3

I'm trying to add a special character to a series of values. But I don't know how.

Here is the original input:

chemical <- "200mL of Ac2O3, 3.5mml of AgBF4, 10.0ml of AgBr, 100ml of AgCl3Cu2"

And I want:

"200mL of Ac~2~O~3~, 3.5mml of AgBF~4~, 10.0ml of AgBr, 100ml of AgCl~3~Cu~2~"

Basically, I am adding a "~" before and after anytime there is a number in the chemical formula in the original data.

I was trying to use gsub but I am not sure how I am supposed to tell R to find just those numbers in a chemical formula and then do the insertion.

Does anyone have a thought on this? Thank you!

Jilber Urbina
  • 58,147
  • 10
  • 114
  • 138
Connie
  • 89
  • 1
  • 1
  • 8

4 Answers4

4
gsub("(?<=[A-Za-z])([0-9])","~\\1~",chemical,perl = T)
[1] "200mL of Ac~2~O~3~, 3.5mml of AgBF~4~, 10.0ml of AgBr, 100ml of AgCl~3~Cu~2~"

Here you need to use the positive lookback syntax ?<= to specify that you want your numbers to be preceded by letters, upper case or lower case [A-z]. You use parentheses for the number to make a capture group, that you call with \1, ecsaped with \ in your replacement: ~\\1~. The perl = T is there to allow for the positive lookback syntax

denis
  • 5,580
  • 1
  • 13
  • 40
2

Similar to @denis answer but without using the perl syntax:

gsub("([A-Za-z])([0-9]+)","\\1~\\2~",chemical)

(corrected per @Wiktor correct comment)

GordonShumway
  • 1,980
  • 13
  • 19
2

This succeeds. Whether it will deliver from a more varied case might be an issue:

gsub("([^ [:digit:].])([[:digit:]])", "\\1~\\2~", chemical)

**RECORDS PROVIDED**
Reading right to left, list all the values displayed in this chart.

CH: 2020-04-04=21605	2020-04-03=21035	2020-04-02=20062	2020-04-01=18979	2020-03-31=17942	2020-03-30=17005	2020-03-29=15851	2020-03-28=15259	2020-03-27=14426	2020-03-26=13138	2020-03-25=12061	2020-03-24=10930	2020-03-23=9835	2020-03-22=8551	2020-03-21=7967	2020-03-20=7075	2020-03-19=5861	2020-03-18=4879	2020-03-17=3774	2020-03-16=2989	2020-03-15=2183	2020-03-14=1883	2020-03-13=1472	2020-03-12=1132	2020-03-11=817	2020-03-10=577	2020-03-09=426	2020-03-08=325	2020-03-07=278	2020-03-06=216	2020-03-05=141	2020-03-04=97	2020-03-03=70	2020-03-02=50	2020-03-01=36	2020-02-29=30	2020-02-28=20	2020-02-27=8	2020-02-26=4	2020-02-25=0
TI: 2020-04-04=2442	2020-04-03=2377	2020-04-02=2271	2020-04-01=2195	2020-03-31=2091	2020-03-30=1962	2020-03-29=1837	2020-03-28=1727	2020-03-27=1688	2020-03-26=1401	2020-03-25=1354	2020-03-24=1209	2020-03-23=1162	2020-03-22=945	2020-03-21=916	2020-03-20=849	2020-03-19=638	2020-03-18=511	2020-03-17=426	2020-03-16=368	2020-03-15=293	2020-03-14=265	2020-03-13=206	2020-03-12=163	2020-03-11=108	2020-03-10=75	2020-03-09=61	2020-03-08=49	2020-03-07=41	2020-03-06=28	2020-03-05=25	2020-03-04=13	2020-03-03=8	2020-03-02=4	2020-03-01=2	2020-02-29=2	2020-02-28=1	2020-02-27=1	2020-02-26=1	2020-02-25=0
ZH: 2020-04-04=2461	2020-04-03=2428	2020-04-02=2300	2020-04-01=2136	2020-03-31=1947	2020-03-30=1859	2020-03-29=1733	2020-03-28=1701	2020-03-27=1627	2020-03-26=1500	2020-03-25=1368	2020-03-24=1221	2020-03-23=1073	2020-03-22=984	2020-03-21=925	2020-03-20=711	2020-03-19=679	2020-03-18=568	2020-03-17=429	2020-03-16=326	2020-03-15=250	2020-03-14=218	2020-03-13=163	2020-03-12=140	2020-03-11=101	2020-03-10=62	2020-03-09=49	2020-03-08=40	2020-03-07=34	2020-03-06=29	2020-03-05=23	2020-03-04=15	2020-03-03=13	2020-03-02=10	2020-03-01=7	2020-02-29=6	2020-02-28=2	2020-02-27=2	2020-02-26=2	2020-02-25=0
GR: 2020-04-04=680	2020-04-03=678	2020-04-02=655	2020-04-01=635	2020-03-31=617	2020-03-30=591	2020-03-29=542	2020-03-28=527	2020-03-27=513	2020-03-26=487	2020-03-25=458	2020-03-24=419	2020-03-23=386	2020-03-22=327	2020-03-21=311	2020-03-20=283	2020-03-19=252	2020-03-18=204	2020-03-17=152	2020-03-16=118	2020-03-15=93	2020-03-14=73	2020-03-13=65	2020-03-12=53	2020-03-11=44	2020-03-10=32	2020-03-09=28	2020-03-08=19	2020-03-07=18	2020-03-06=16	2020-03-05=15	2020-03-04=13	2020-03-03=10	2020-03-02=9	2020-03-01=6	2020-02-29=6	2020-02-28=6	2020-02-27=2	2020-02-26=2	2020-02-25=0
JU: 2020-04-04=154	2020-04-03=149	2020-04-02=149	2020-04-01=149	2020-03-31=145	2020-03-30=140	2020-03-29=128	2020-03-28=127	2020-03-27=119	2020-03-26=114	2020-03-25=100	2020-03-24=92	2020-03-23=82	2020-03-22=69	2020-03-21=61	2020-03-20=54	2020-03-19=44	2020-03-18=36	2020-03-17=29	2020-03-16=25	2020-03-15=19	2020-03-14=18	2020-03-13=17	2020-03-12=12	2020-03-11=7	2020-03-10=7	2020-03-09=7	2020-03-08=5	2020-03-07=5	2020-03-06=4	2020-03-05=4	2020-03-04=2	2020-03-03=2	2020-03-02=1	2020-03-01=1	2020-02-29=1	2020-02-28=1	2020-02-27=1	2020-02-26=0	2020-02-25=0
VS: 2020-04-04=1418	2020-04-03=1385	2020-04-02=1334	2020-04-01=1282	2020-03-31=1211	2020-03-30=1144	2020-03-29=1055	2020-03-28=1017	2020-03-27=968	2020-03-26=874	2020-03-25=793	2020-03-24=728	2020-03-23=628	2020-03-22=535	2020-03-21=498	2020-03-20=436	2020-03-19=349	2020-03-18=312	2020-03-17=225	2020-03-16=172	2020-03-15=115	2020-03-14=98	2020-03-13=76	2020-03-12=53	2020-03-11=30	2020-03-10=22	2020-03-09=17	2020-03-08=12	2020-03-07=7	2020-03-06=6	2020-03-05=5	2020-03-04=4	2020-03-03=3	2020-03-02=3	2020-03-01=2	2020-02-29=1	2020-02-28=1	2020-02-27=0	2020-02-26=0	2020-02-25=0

**TASK 1**
According to the thread on adding tildes to chemical formulas in R, what does perl = T allow for in the first answer's gsub call?
**TASK 2**
Carry on the thread about adding tildes to chemical formulas in R from the point where it stops.
The lines have no role in this exercise.

**RESULT 1**
It allows for the positive lookback syntax.

**RESULT 2**
#[1] "200mL of Ac~2~O~3~, 3.5mml of AgBF~4~, 10.0ml of AgBr, 100ml of AgCl~3~Cu~2~"

Logic is to match a pairing of a {non-digit,non-space, non-decimal point} character followed by a digit and put a tilde flanking hte digit. If the size of the "number" could ever exceeds 9 then you would want to put a quantified after the digit: "[[:digit:]]{1, 30}" perhaps.

IRTFM
  • 258,963
  • 21
  • 364
  • 487
1

An option is to strsplit on space and then replace digits in words starting with character with ~\\1~:

chemical <- "200mL of Ac2O3, 3.5mml of AgBF4, 10.0ml of AgBr, 100ml of AgCl3Cu2"


a <- strsplit(chemical, split = " ")[[1]]

paste0(ifelse(grepl("^[a-zA-Z].*", a),gsub("(\\d)","~\\1~", a),a),collapse = " ")
#[1] "200mL of Ac~2~O~3~, 3.5mml of AgBF~4~, 10.0ml of AgBr, 100ml of AgCl~3~Cu~2~"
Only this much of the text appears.